Koons au lieu de faire des Balloon Dogs avec quatre volumes dérivés d’une baudruche savamment gonflée serait bien inspiré d’utiliser cette technique pour faire une nouvelle Vénus…, de Milo ou d’ailleurs. Faire tenir de tels volumes d’acier inox pour faire une femme, ce serait foudroyant, phénoménal ! Picasso a dit dans un de ses mauvais jours qu’en art il n’y a que l’intention qui compte. Connerie : l’art est le résultat de la rencontre d’une intention et d’une technique.

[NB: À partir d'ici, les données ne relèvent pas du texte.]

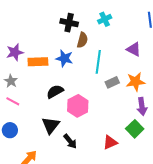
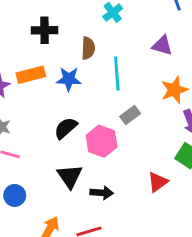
black cross: (69, 23) -> (45, 30), moved
orange rectangle: (38, 62) -> (31, 75), moved
gray rectangle: (112, 82) -> (130, 115), moved
black arrow: (70, 141) -> (102, 193), turned -35

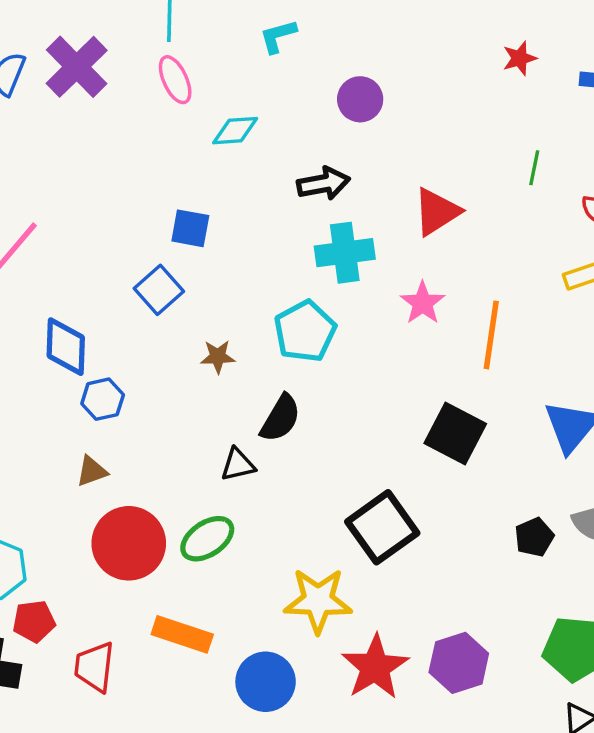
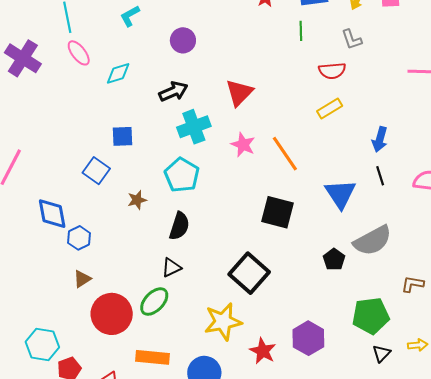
green line: (534, 168) -> (301, 31), moved
blue square: (190, 228) -> (122, 136), moved
orange line: (491, 335) -> (285, 154), turned -30
black triangle: (238, 465) -> (171, 268), moved
red star: (375, 667) -> (263, 351), size x0.7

Et c’est pour échapper à cette contrainte, parce qu’ils n’avaient parfois ni l’intention, et ou ni la technique, que certains ont créé l’art abstrait (qui est avec la psychanalyse la plus grande imposture du XXème siècle), l’art conceptuel (là il n’y a plus que l’idée, et il vaut mieux pas chercher à savoir ce qu’elle est ! L’idée d’une idée, c’est comme dans la finance un produit dérivé de dérivés !) Quant à l’art contemporain (terme idiot : quel est l’art qui n’est pas au moment de sa création contemporain ?) avec ses installations, performances, work in progress, et autres happenings, prolongés par le land art, l’eat art et autres quid art… n’en disons rien. Mais il y a des réalisations qui s’imposent naturellement, qui sont d’authentiques créations, comme les emballages de Christo par exemple – Le Pont Neuf –, sur lequel on aurait pu faire un défilé haute couture pour en rajouter une couche… et retrouver la femme !
Les prétextes pour peindre des femmes, les peintres ont su en trouver : les descentes de croix, les vierges et les saintes, les figures mythologiques et les grandes allégories : La Nature parée par les Grâces de Rubens, Le Bain Turc, Le Songe d’Ossian d’Ingres, etc., toutes ont permis tous les débordements. Ces artistes ne sont pas si loin que ça de ceux qui comme Van Dongen par exemple – Dans les Nuages, Portrait de Fernande – expriment des désirs étranges et inassouvissables, ou des refoulements enfouis dans l’inconscient comme Maria Blanchard – Maternité –, ou encore avec Garouste – Chien Méchant -, des dérangements psychiques.
Dans la première salle du musée imaginaire il y a les Dormeuses de Buffet et les Dormeuses de Courbet. Sur le fronton on peut voir la facétieuse déesse de l’hiver Déméter – Relief en marbre d’Éleusis -, comme un salut aux Grecs (un clin d’œil diront les Bobos).